Pourquoi le Maidan 2013-2014 a-t-il gagne ? Parce qu’il a gagné, il a remporté une belle victoire et la meilleure preuve de cela est une hystérie de Poutine qui a perdu son sang-froid en commençant la guerre russo-ukrainienne en Crimée. Quelqu’un dit que cela n’est pas une guerre mais juste une intervention. Et non, les guerres sont différentes. La Russie a mené la cyberguerre avec la minuscule Estonie en 2007, la guerre « chaude » avec la Georgie en 2008. La guerre de 2014 avec l’Ukraine est une guerre à évincer.

Le « Maidan » a gagné parce qu’ il s’est retrouvé dans la tendance mondiale, tout comme le mouve­ment polonais « Solidarność », le mouvement lituanien « Sajudis » et comme « Mouvement populaire de l’Ukraine ». Les deux mondes se sont rentrés en collision sur le Maidan, le monde pour lequel le proverbe

« pacta sunt servanda » a du sens et l’autre monde, celui du revanchisme et de la violence « il fine giusti­fica i mezzi » (la fin justifie les moyens).

Le Maidan est devenu non seulement le creuset de cristallisation de la nation politique ukrainienne moderne, mais il est aussi une pierre angulaire pour le monde entier.

Le futur ordre mondial dépend de la réaction du monde sur la provocation de Poutine. Soit les Etats- Unis et l’Union Européenne disent oui à ça sans aller à la confrontation mise à part des sanctions décora­tives contre quelques personnes ou bien, ils acceptent le défi.

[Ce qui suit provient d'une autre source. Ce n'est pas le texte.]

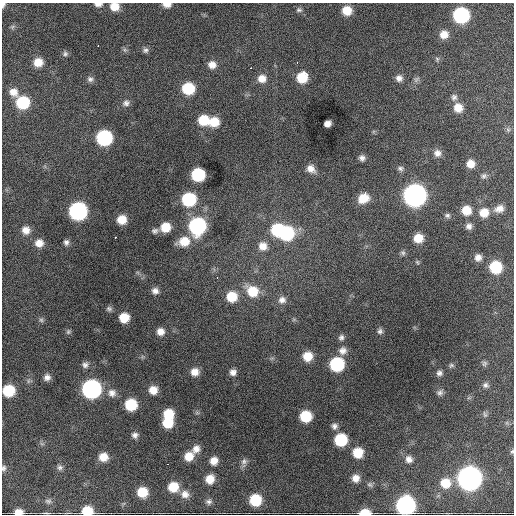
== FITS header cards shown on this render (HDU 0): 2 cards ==
NAXIS1  =                  512 / Axis length
NAXIS2  =                  512 / Axis length

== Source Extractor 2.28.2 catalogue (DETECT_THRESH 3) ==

Le Maidan a souligné de principaux problèmes de la géopolitique moderne. Avant, de nombreux hommes politiques occidentaux ont essayé de se cacher pour ne pas réaliser à qui ont-ils l’affaire dans la personne de Poutine. Alors, là, Poutine est un « Poutine collectif », des forces revanchardes qui aujourd’hui se sont retrouvées en Russie.

Le Maidan est devenu un trou étroit à travers duquel nous pouvons voir l’avenir. Non seulement l’avenir ukrainien, mais l’avenir de tout le monde. Le principal est de tirer de bonnes conclusions de ce que l’on a vu grâce au « Maidan ». L’avenir est l’avenir, tant qu’il n’est pas condamné. Nous pouvons tout faire comme nous voulons. Mais pour cela, il faut vouloir le faire. Vouloir changer le monde. Mais pour le mieux. Réaliser le rêve de ceux qui défendaient le « Maidan » durant de longues nuits glaciales. Pas l’Ukrainien. Non seulement l’Ukrainien. Mais l’Européen.

 

Taras Voznyak, Redacteur en chef de revu intellectuel «¯»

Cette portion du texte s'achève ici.